Data in this exercise:

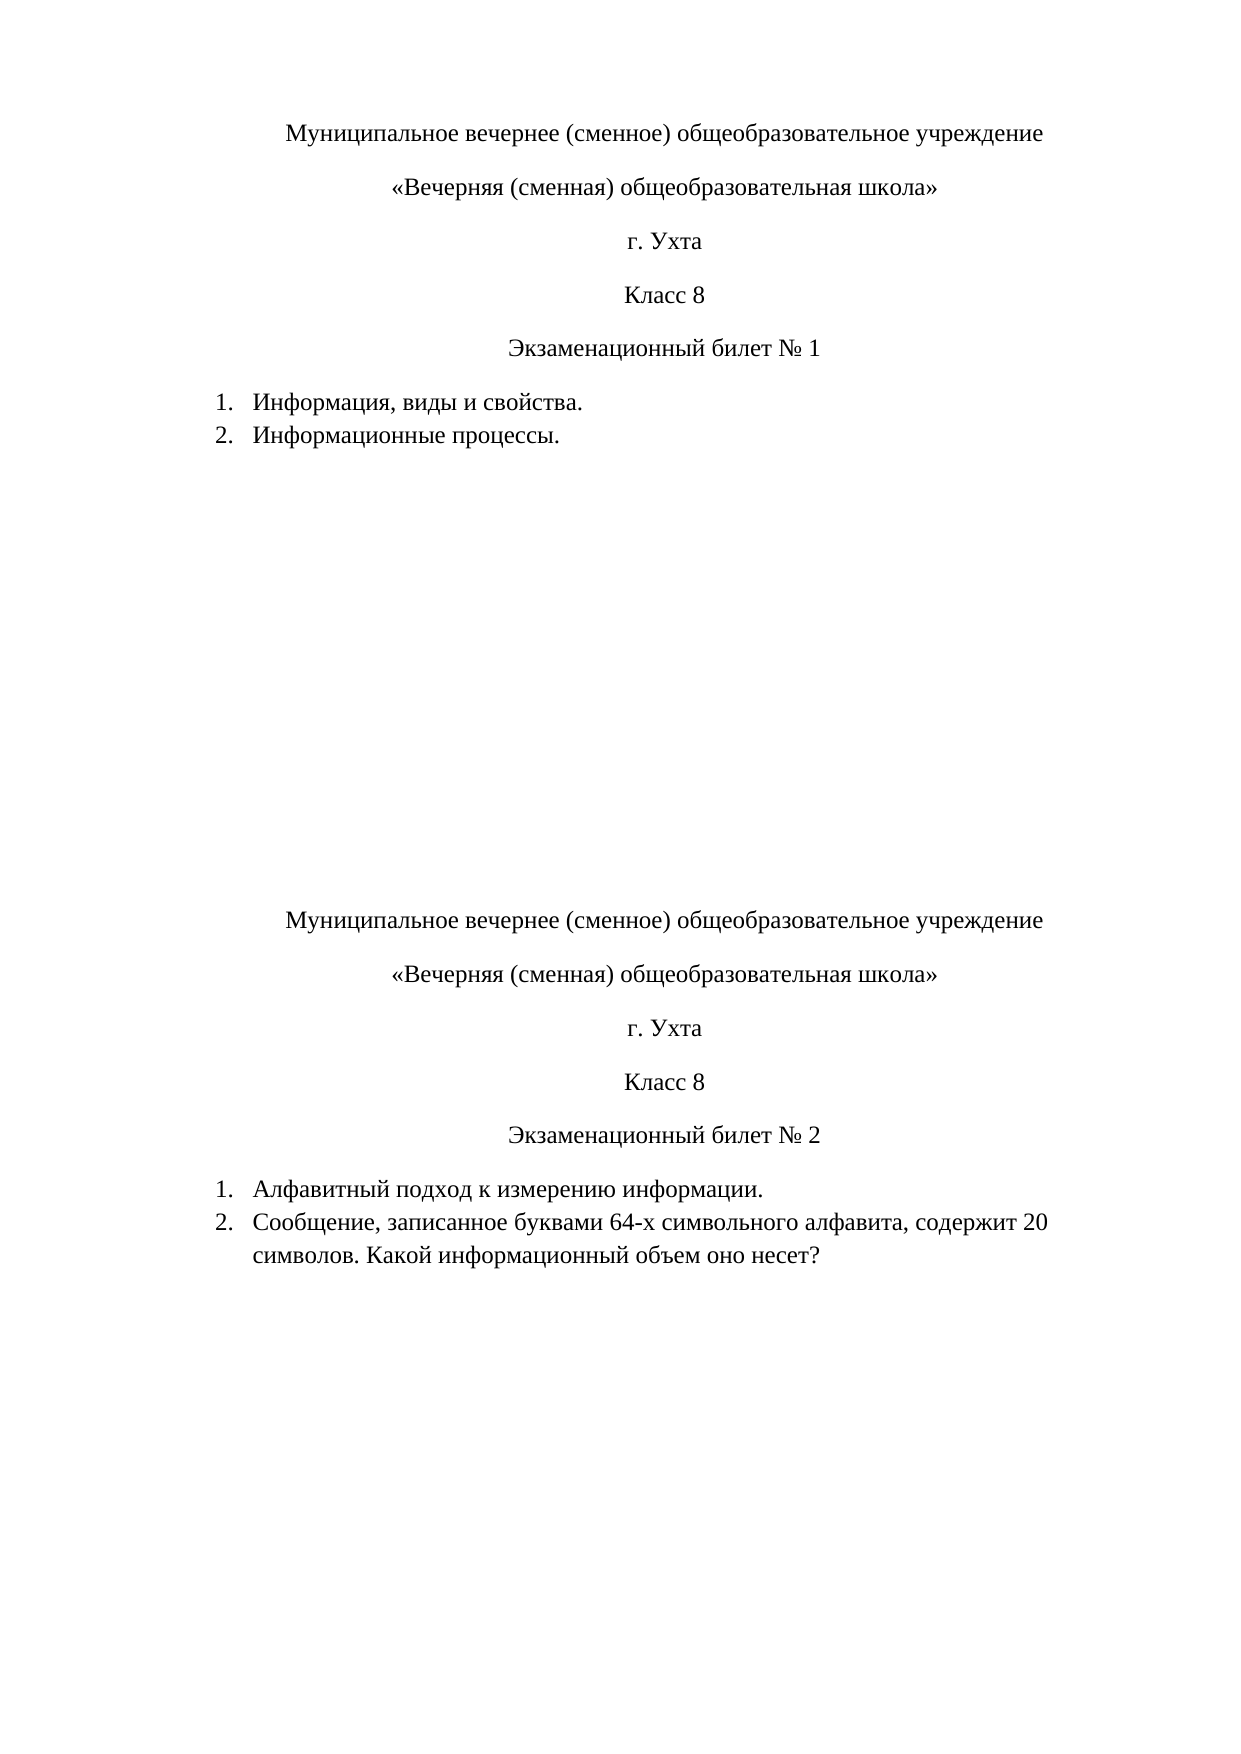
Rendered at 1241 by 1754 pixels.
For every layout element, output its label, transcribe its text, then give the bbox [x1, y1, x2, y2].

text «Вечерняя (сменная) общеобразовательная школа» [177, 172, 1152, 201]
text Муниципальное вечернее (сменное) общеобразовательное учреждение [177, 118, 1152, 147]
text г. Ухта [177, 226, 1152, 254]
list Информационные процессы. [215, 420, 1152, 449]
list Информация, виды и свойства. [215, 387, 1152, 416]
text Муниципальное вечернее (сменное) общеобразовательное учреждение [177, 905, 1152, 934]
text «Вечерняя (сменная) общеобразовательная школа» [177, 959, 1152, 988]
list Сообщение, записанное буквами 64-х символьного алфавита, содержит 20 символов. Какой информационный объем оно несет? [215, 1207, 1152, 1269]
list Алфавитный подход к измерению информации. [215, 1174, 1152, 1203]
text Экзаменационный билет № 2 [177, 1121, 1152, 1149]
text Экзаменационный билет № 1 [177, 333, 1152, 362]
text Класс 8 [177, 1067, 1152, 1095]
text г. Ухта [177, 1013, 1152, 1042]
text Класс 8 [177, 280, 1152, 308]
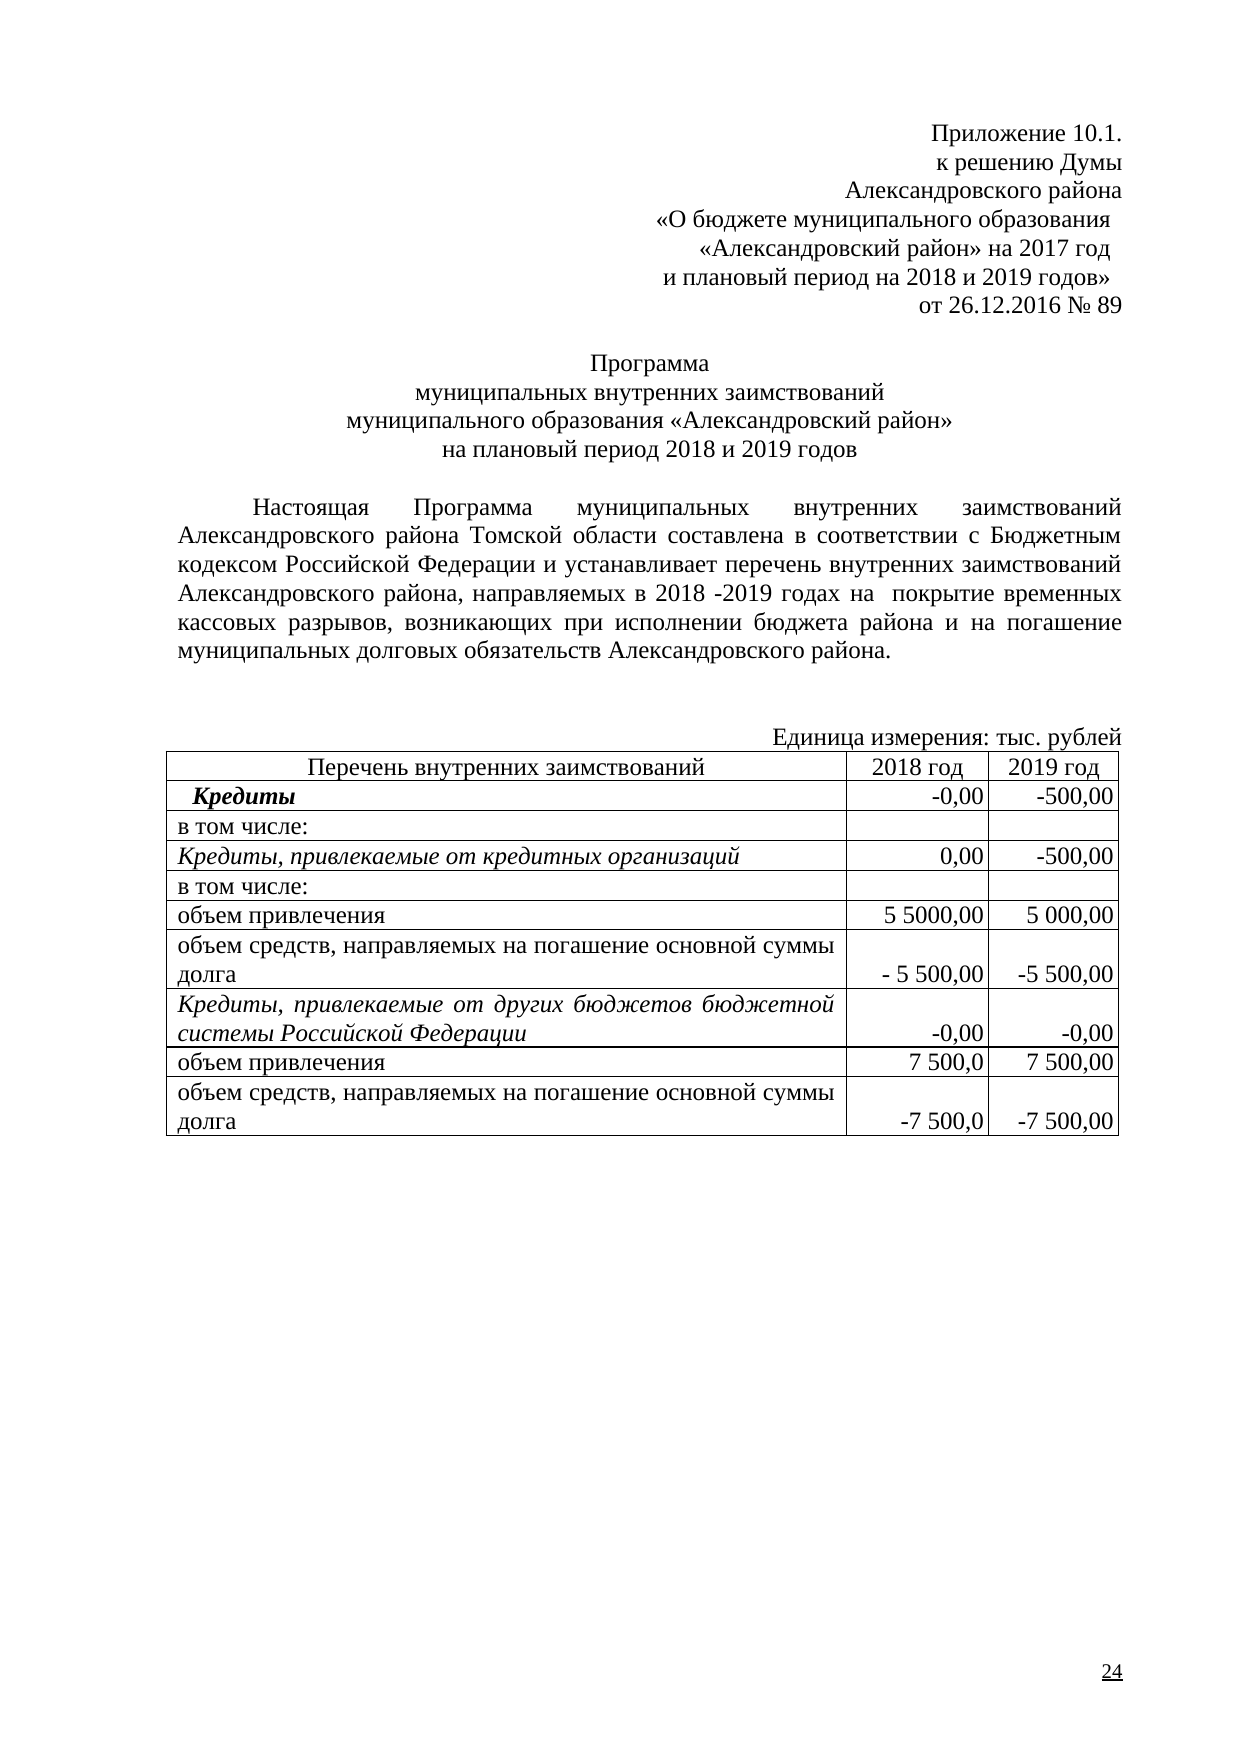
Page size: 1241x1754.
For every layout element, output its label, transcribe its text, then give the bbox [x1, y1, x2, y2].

table_cell в том числе: [167, 871, 846, 899]
text на плановый период 2018 и 2019 годов [177, 434, 1122, 463]
text Единица измерения: тыс. рублей [177, 722, 1122, 751]
text Настоящая Программа муниципальных внутренних заимствований Александровского района Томской области составлена в соответствии с Бюджетным кодексом Российской Федерации и устанавливает перечень внутренних заимствований Александровского района, направляемых в 2018 -2019 годах на покрытие временных кассовых разрывов, возникающих при исполнении бюджета района и на погашение муниципальных долговых обязательств Александровского района. [177, 492, 1122, 664]
table_cell Кредиты [167, 781, 846, 810]
table_cell -7 500,0 [847, 1077, 988, 1135]
table_cell 5 000,00 [989, 901, 1118, 929]
table_cell Кредиты, привлекаемые от кредитных организаций [167, 841, 846, 870]
table_cell объем привлечения [167, 1048, 846, 1076]
text Приложение 10.1. [177, 118, 1122, 147]
table_cell объем средств, направляемых на погашение основной суммы долга [167, 1077, 846, 1135]
table_cell -500,00 [989, 781, 1118, 810]
table_cell [989, 871, 1118, 899]
table_header 2019 год [989, 752, 1118, 780]
table_cell -0,00 [847, 989, 988, 1046]
table_cell -7 500,00 [989, 1077, 1118, 1135]
table_cell -500,00 [989, 841, 1118, 870]
table_cell 0,00 [847, 841, 988, 870]
table_header 2018 год [847, 752, 988, 780]
text Александровского района [177, 176, 1122, 204]
text и плановый период на 2018 и 2019 годов» [222, 262, 1111, 291]
table_cell 7 500,00 [989, 1048, 1118, 1076]
text от 26.12.2016 № 89 [693, 291, 1122, 319]
table_cell [989, 811, 1118, 840]
table_cell объем привлечения [167, 901, 846, 929]
text муниципальных внутренних заимствований [177, 377, 1122, 406]
table_cell 5 5000,00 [847, 901, 988, 929]
table_cell [847, 811, 988, 840]
table_header Перечень внутренних заимствований [167, 752, 846, 780]
table_cell [847, 871, 988, 899]
text муниципального образования «Александровский район» [177, 406, 1122, 434]
table_cell -0,00 [847, 781, 988, 810]
text «Александровский район» на 2017 год [222, 233, 1111, 262]
table_cell 7 500,0 [847, 1048, 988, 1076]
text Программа [177, 348, 1122, 377]
text к решению Думы [177, 147, 1122, 176]
text «О бюджете муниципального образования [221, 204, 1111, 233]
table_cell объем средств, направляемых на погашение основной суммы долга [167, 930, 846, 988]
table_cell -5 500,00 [989, 930, 1118, 988]
table_cell - 5 500,00 [847, 930, 988, 988]
table_cell -0,00 [989, 989, 1118, 1046]
table_cell Кредиты, привлекаемые от других бюджетов бюджетной системы Российской Федерации [167, 989, 846, 1046]
table_cell в том числе: [167, 811, 846, 840]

Task requirements: Copy every entry word for word, but omit the pictures.

Completed exercise:
Rendered at 1241 by 1754 pixels.
For every layout element, output its label, transcribe its text, then give the bbox [x1, y1, x2, y2].

text «Вечерняя (сменная) общеобразовательная школа» [177, 172, 1152, 201]
text Муниципальное вечернее (сменное) общеобразовательное учреждение [177, 118, 1152, 147]
text г. Ухта [177, 226, 1152, 254]
list Информационные процессы. [215, 420, 1152, 449]
list Информация, виды и свойства. [215, 387, 1152, 416]
text Муниципальное вечернее (сменное) общеобразовательное учреждение [177, 905, 1152, 934]
text «Вечерняя (сменная) общеобразовательная школа» [177, 959, 1152, 988]
list Сообщение, записанное буквами 64-х символьного алфавита, содержит 20 символов. Какой информационный объем оно несет? [215, 1207, 1152, 1269]
list Алфавитный подход к измерению информации. [215, 1174, 1152, 1203]
text Экзаменационный билет № 2 [177, 1121, 1152, 1149]
text Экзаменационный билет № 1 [177, 333, 1152, 362]
text Класс 8 [177, 1067, 1152, 1095]
text г. Ухта [177, 1013, 1152, 1042]
text Класс 8 [177, 280, 1152, 308]
Page size: 1241x1754.
For every layout element, output its label, transcribe its text, then give the bbox [x1, y1, x2, y2].

table_cell в том числе: [167, 871, 846, 899]
text на плановый период 2018 и 2019 годов [177, 434, 1122, 463]
text Единица измерения: тыс. рублей [177, 722, 1122, 751]
text Настоящая Программа муниципальных внутренних заимствований Александровского района Томской области составлена в соответствии с Бюджетным кодексом Российской Федерации и устанавливает перечень внутренних заимствований Александровского района, направляемых в 2018 -2019 годах на покрытие временных кассовых разрывов, возникающих при исполнении бюджета района и на погашение муниципальных долговых обязательств Александровского района. [177, 492, 1122, 664]
table_cell Кредиты [167, 781, 846, 810]
table_cell -7 500,0 [847, 1077, 988, 1135]
table_cell 5 000,00 [989, 901, 1118, 929]
table_cell Кредиты, привлекаемые от кредитных организаций [167, 841, 846, 870]
table_cell объем привлечения [167, 1048, 846, 1076]
text Приложение 10.1. [177, 118, 1122, 147]
table_cell объем средств, направляемых на погашение основной суммы долга [167, 1077, 846, 1135]
table_cell -500,00 [989, 781, 1118, 810]
table_cell [989, 871, 1118, 899]
table_header 2019 год [989, 752, 1118, 780]
table_cell -0,00 [847, 989, 988, 1046]
table_cell -7 500,00 [989, 1077, 1118, 1135]
table_cell -500,00 [989, 841, 1118, 870]
table_cell 0,00 [847, 841, 988, 870]
table_header 2018 год [847, 752, 988, 780]
text Александровского района [177, 176, 1122, 204]
text и плановый период на 2018 и 2019 годов» [222, 262, 1111, 291]
table_cell 7 500,00 [989, 1048, 1118, 1076]
text от 26.12.2016 № 89 [693, 291, 1122, 319]
table_cell [989, 811, 1118, 840]
table_cell объем привлечения [167, 901, 846, 929]
text муниципальных внутренних заимствований [177, 377, 1122, 406]
table_cell 5 5000,00 [847, 901, 988, 929]
table_cell [847, 811, 988, 840]
table_header Перечень внутренних заимствований [167, 752, 846, 780]
table_cell [847, 871, 988, 899]
text муниципального образования «Александровский район» [177, 406, 1122, 434]
table_cell -0,00 [847, 781, 988, 810]
text «Александровский район» на 2017 год [222, 233, 1111, 262]
table_cell 7 500,0 [847, 1048, 988, 1076]
text Программа [177, 348, 1122, 377]
text к решению Думы [177, 147, 1122, 176]
text «О бюджете муниципального образования [221, 204, 1111, 233]
table_cell объем средств, направляемых на погашение основной суммы долга [167, 930, 846, 988]
table_cell -5 500,00 [989, 930, 1118, 988]
table_cell - 5 500,00 [847, 930, 988, 988]
table_cell -0,00 [989, 989, 1118, 1046]
table_cell Кредиты, привлекаемые от других бюджетов бюджетной системы Российской Федерации [167, 989, 846, 1046]
table_cell в том числе: [167, 811, 846, 840]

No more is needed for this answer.